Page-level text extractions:

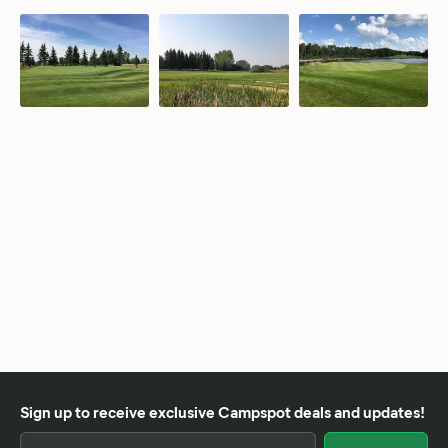
Sign up to receive exclusive Campspot deals and updates!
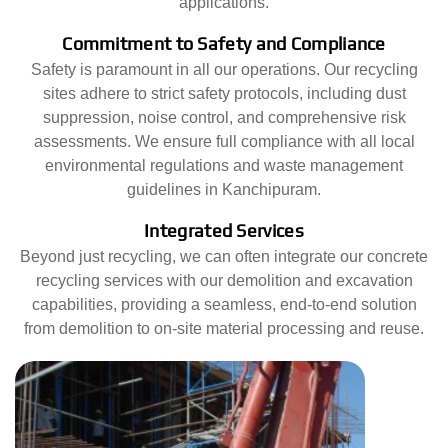
applications.
Commitment to Safety and Compliance
Safety is paramount in all our operations. Our recycling
sites adhere to strict safety protocols, including dust
suppression, noise control, and comprehensive risk
assessments. We ensure full compliance with all local
environmental regulations and waste management
guidelines in Kanchipuram.
Integrated Services
Beyond just recycling, we can often integrate our concrete
recycling services with our demolition and excavation
capabilities, providing a seamless, end-to-end solution
from demolition to on-site material processing and reuse.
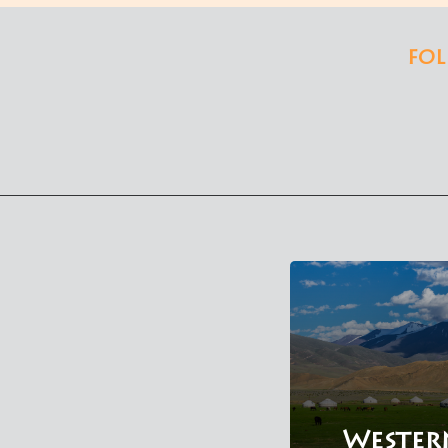
FOL
Wester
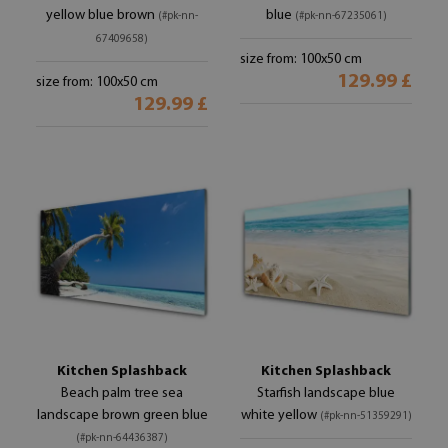
yellow blue brown
blue
(#pk-nn-
(#pk-nn-67235061)
67409658)
size from: 100x50 cm
129.99 £
size from: 100x50 cm
129.99 £
Kitchen Splashback
Kitchen Splashback
Beach palm tree sea
Starfish landscape blue
landscape brown green blue
white yellow
(#pk-nn-51359291)
(#pk-nn-64436387)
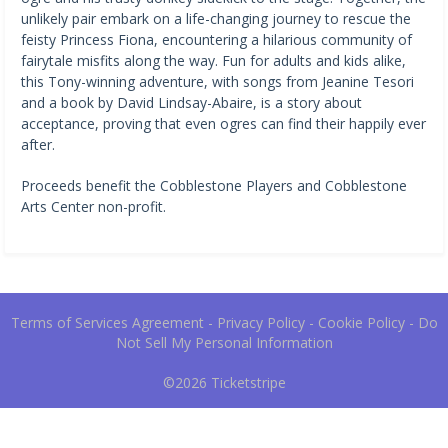
unlikely pair embark on a life-changing journey to rescue the
feisty Princess Fiona, encountering a hilarious community of
fairytale misfits along the way. Fun for adults and kids alike,
this Tony-winning adventure, with songs from Jeanine Tesori
and a book by David Lindsay-Abaire, is a story about
acceptance, proving that even ogres can find their happily ever
after.
Proceeds benefit the Cobblestone Players and Cobblestone
Arts Center non-profit.
Terms of Services Agreement
-
Privacy Policy
-
Cookie Policy
-
Do
Not Sell My Personal Information
©2026
Ticketstripe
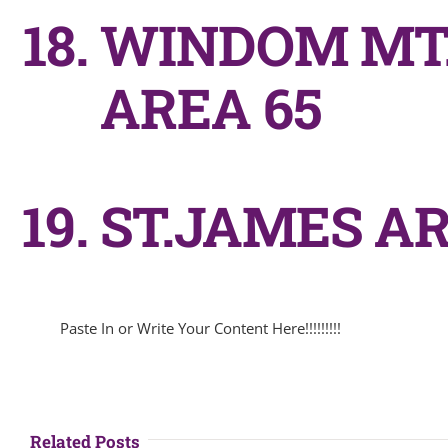
WINDOM MT.
AREA 65
ST.JAMES AR
Paste In or Write Your Content Here!!!!!!!!!
Related Posts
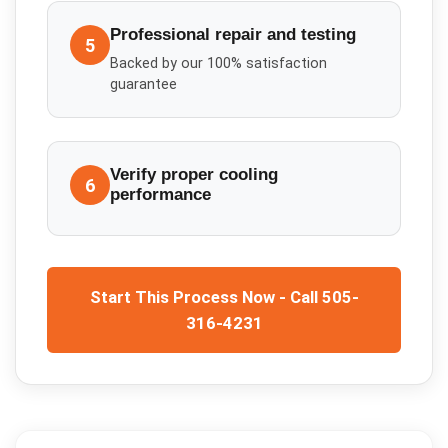
Professional repair and testing
5
Backed by our 100% satisfaction
guarantee
Verify proper cooling
6
performance
Start This Process Now - Call 505-
316-4231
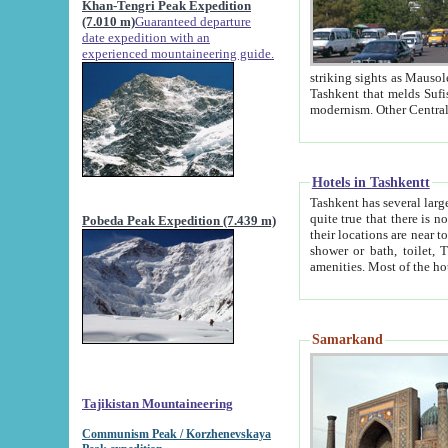
Khan-Tengri Peak Expedition
(7.010 m)
Guaranteed departure
date expedition with an
experienced mountaineering guide.
striking sights as Mausoleum of Sheikh Zaynudin Bob
Tashkent that melds Sufism, Marxism and Capitalism, the East, West and Russia, as well as tradition and
Hotels in Tashkentt
Tashkent has several large luxury hot
quite true that there is no clear downtown area in Tashkent. The
Pobeda Peak Expedition (7.439 m)
their locations are near to downtown and airport, which is also located within the city line. All hotels have
shower or bath, toilet, TV set and telephone 
Samarkand
Tajikistan Mountaineering
Communism Peak / Korzhenevskaya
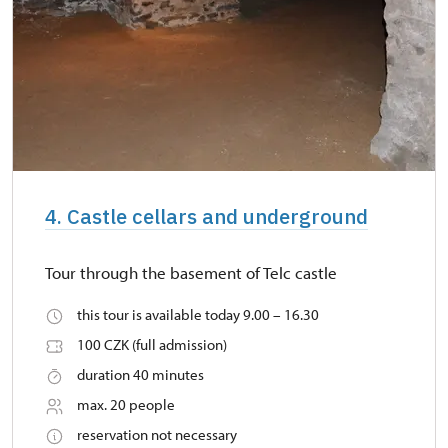
4. Castle cellars and underground
Tour through the basement of Telc castle
this tour is available today 9.00 – 16.30
100 CZK (full admission)
duration 40 minutes
max. 20 people
reservation not necessary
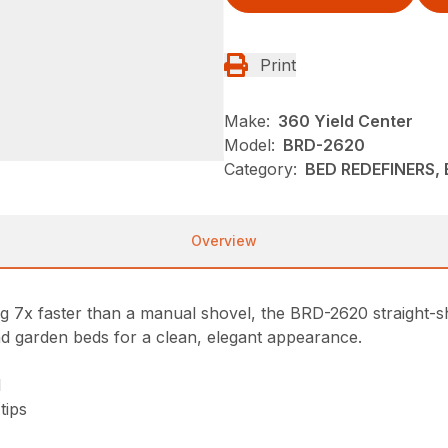
Print
Make:
360 Yield Center
Model:
BRD-2620
Category:
BED REDEFINERS, 
Overview
 7x faster than a manual shovel, the BRD-2620 straight-sha
nd garden beds for a clean, elegant appearance.
l
tips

WHAT TO DO
Recast everything from the line containing "yellow blue brown" down to the line containing "(#pk-nn-64436387)", both included, as a numbered list with one line per item and any blank lines omitted.

PROBLEM SOLUTION
1. yellow blue brown
2. blue
3. (#pk-nn-
4. (#pk-nn-67235061)
5. 67409658)
6. size from: 100x50 cm
7. 129.99 £
8. size from: 100x50 cm
9. 129.99 £
10. Kitchen Splashback
11. Kitchen Splashback
12. Beach palm tree sea
13. Starfish landscape blue
14. landscape brown green blue
15. white yellow
16. (#pk-nn-51359291)
17. (#pk-nn-64436387)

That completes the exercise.